The lines to return run from the start of the material below through the line holding "FIGURE 3 | (A)", both included; please give them back exactly, minus the pictures.

### DATA EXTRACT:
= Beginning of Section =
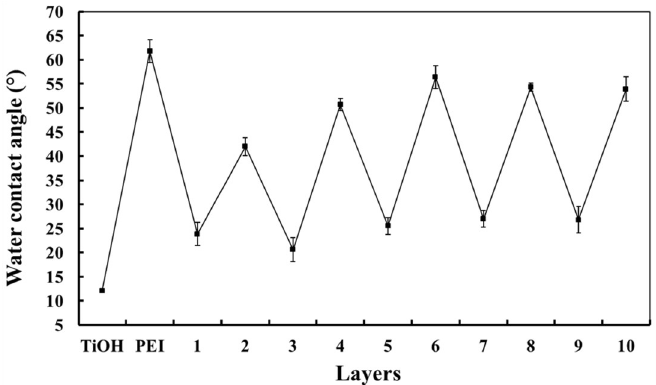
Figure 5. Water contact angles of the HA/QTC multilayer films. The odd numbers on the horizontal axis represent the film with HA as the outermost layer, and the even numbers represent the film with QTCs as the outermost layer.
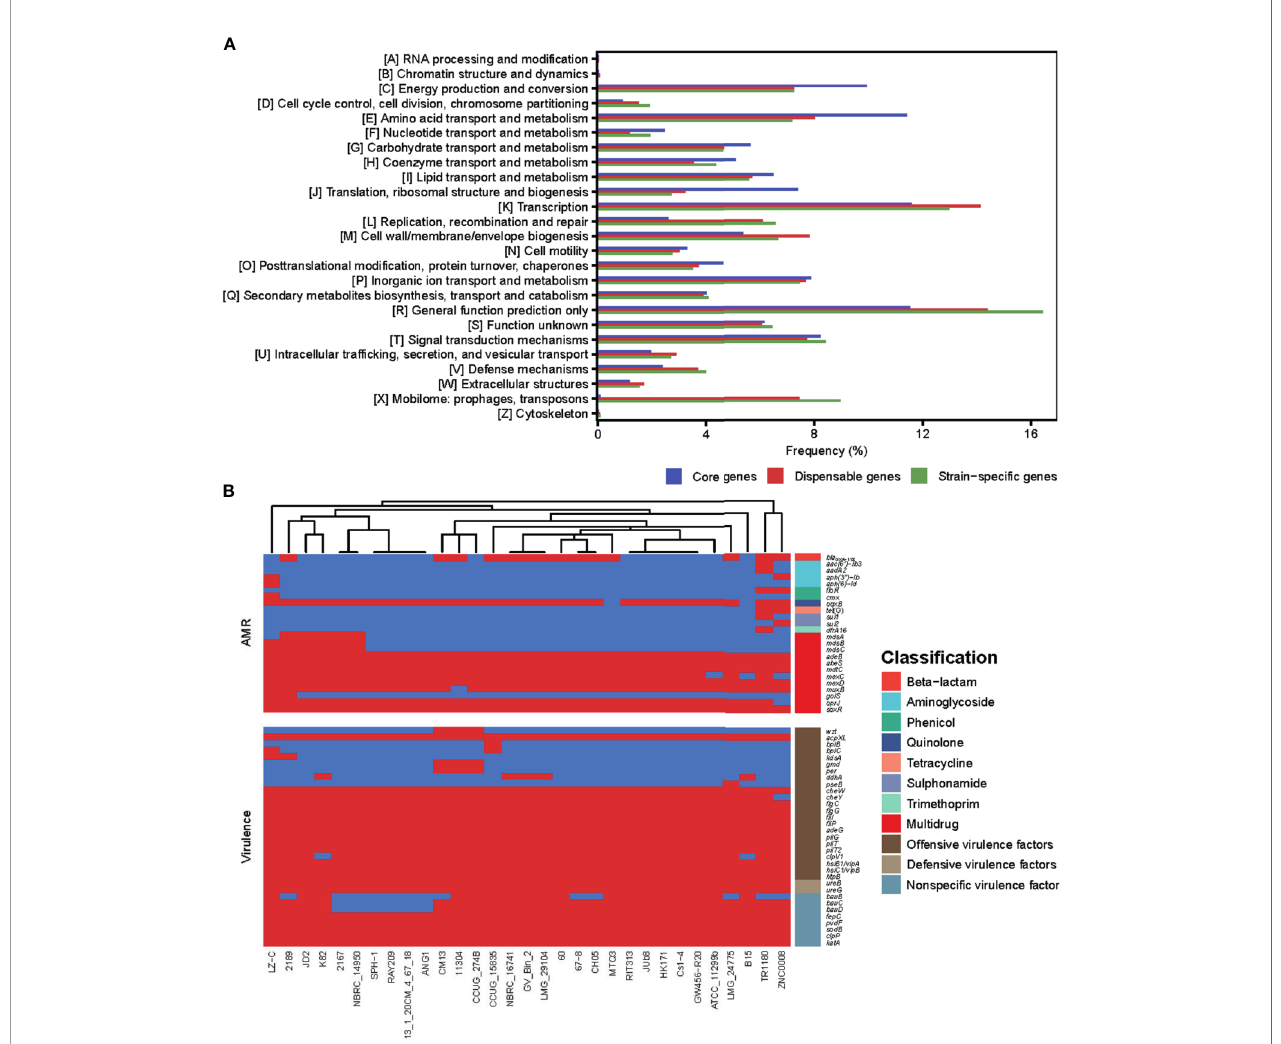
FIGURE 3 | (A) The COG function classi fi cation comparison of core genes, dispensable genes and unique genes in the genus Delftia . (B) The resistome and virulome of 31 Delftia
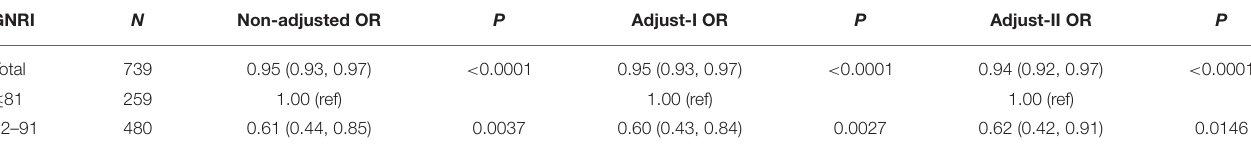
Adjust model-I: age and gender. Adjust model-II: age, gender, ethnicity, SPO 2 , heart rate, SYSBP, DIASBP, resp rate, ALT, AST, BUN, bicarbonate, sodium, chloride, potassium, creatinine, COPD, ARDS, AKI, STROKE, and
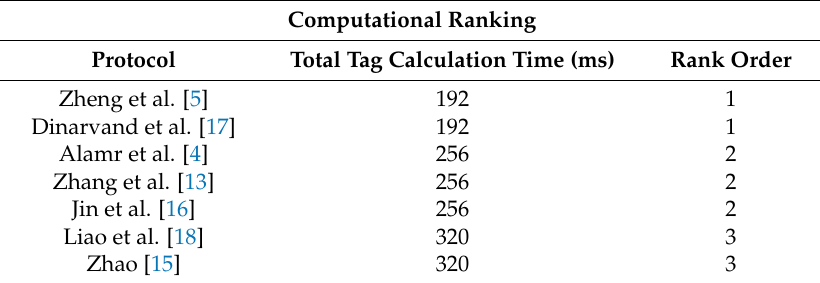
Table 6. Ranking based on tag computational cost.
= End of Section =
### PROBLEM SOLUTION:
Figure 5. Water contact angles of the HA/QTC multilayer films. The odd numbers on the horizontal axis represent the film with HA as the outermost layer, and the even numbers represent the film with QTCs as the outermost layer.
FIGURE 3 | (A) The COG function classi fi cation comparison of core genes, dispensable genes and unique genes in the genus Delftia . (B) The resistome and virulome of 31 Delftia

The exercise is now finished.